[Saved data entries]
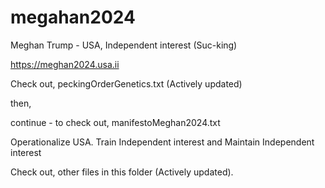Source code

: # megahan2024
Meghan Trump - USA, Independent interest (Suc-king)

https://meghan2024.usa.ii

Check out, peckingOrderGenetics.txt (Actively updated)

then,

continue - to check out, manifestoMeghan2024.txt

Operationalize USA. 
Train Independent interest 
and 
Maintain Independent interest

Check out, other files in this folder (Actively updated).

Work to be completed ▸ When a line among the entries above contains "interest", copy it.

Task solution ▸
Meghan Trump - USA, Independent interest (Suc-king)
Train Independent interest 
Maintain Independent interest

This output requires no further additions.